(Source data)

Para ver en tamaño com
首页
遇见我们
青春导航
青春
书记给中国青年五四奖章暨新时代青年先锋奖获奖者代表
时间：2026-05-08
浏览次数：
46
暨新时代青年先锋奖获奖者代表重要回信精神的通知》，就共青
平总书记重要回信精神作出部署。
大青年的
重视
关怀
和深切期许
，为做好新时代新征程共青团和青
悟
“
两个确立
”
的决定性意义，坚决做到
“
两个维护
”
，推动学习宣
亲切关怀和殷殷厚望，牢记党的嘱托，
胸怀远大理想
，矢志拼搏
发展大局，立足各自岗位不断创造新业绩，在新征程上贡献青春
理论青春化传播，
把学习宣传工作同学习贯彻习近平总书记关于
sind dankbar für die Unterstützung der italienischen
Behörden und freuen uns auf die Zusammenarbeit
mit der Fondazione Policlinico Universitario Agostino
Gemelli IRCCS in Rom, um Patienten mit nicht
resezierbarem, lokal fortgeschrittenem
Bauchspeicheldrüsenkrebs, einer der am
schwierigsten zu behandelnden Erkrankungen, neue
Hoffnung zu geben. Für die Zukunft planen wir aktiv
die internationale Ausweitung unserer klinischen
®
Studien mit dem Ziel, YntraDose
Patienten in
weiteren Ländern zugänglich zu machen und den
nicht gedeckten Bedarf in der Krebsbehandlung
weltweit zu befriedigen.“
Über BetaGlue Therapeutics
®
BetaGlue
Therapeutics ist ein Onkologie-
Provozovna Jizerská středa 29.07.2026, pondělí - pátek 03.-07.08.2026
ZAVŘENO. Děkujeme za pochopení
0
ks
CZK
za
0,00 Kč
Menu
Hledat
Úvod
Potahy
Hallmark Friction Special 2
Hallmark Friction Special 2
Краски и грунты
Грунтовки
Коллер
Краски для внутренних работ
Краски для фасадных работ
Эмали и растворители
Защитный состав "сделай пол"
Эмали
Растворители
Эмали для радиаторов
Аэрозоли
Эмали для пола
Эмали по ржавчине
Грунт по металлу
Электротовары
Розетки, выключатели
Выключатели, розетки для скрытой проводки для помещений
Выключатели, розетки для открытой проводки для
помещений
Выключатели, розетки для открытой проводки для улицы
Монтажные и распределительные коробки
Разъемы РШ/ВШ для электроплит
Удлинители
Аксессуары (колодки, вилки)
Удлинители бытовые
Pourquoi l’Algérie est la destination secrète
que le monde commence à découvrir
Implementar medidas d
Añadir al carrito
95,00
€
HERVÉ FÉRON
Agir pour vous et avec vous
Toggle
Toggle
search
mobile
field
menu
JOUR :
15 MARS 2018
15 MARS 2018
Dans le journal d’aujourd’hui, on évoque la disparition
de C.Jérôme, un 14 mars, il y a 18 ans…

(End Source data)

Exercise
Search the data for the string "Эмали" and copy every line where it appears.

Solution to the exercise
Эмали и растворители
Эмали
Эмали для радиаторов
Эмали для пола
Эмали по ржавчине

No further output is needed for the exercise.